Work instruction >> If a line of the data below contains the string "NUMBER", copy it into your answer.
Start of Extracted information
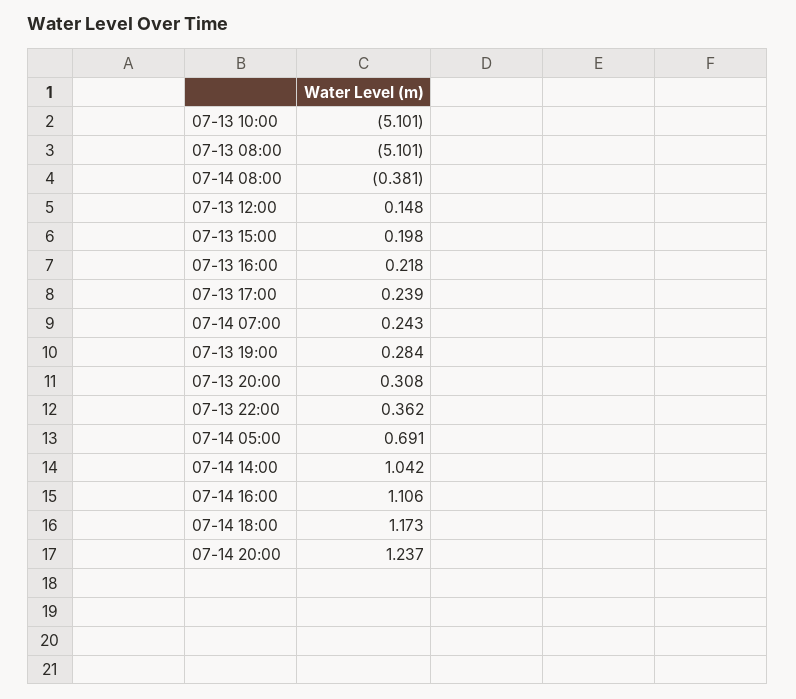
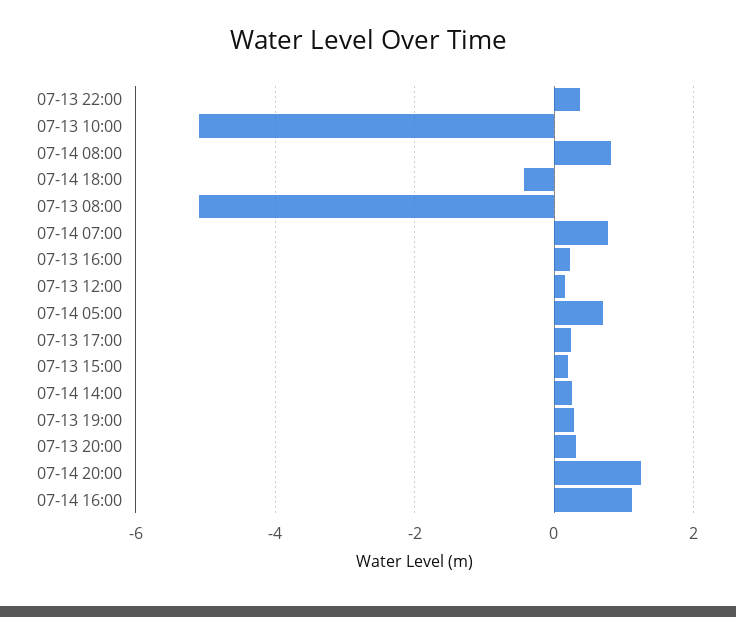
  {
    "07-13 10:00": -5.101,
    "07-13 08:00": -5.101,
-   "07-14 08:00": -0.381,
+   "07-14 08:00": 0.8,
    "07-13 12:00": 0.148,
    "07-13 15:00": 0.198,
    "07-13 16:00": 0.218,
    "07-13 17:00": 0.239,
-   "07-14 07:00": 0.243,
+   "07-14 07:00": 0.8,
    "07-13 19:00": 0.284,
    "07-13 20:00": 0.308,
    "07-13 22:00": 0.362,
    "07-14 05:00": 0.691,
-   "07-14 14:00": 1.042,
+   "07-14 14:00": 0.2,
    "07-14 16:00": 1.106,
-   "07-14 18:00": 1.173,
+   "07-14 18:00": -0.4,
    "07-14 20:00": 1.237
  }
End of Extracted information
Start of Extracted information
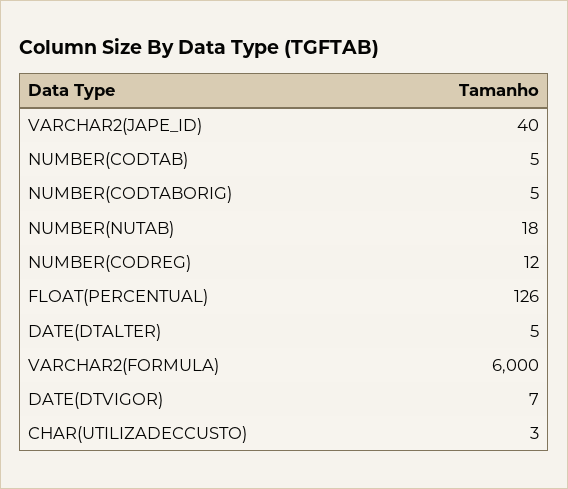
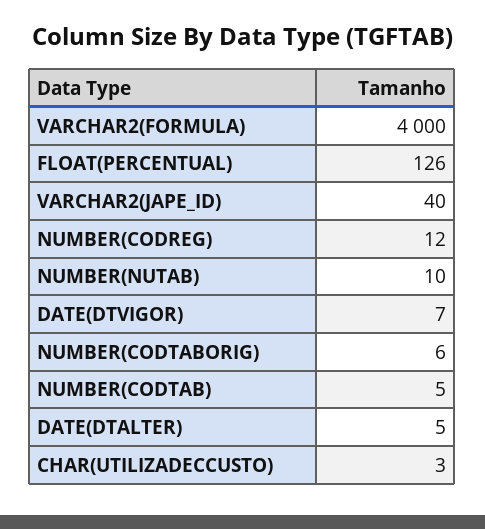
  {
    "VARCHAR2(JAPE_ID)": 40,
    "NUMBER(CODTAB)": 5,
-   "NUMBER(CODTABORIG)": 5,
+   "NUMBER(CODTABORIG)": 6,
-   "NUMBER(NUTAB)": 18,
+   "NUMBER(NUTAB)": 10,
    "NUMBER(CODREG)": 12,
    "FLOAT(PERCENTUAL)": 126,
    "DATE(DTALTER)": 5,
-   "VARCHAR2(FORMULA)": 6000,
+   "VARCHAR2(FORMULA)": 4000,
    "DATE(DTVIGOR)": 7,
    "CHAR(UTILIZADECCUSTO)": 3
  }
End of Extracted information
Exercise solution >>
    "NUMBER(CODTAB)": 5,
-   "NUMBER(CODTABORIG)": 5,
+   "NUMBER(CODTABORIG)": 6,
-   "NUMBER(NUTAB)": 18,
+   "NUMBER(NUTAB)": 10,
    "NUMBER(CODREG)": 12,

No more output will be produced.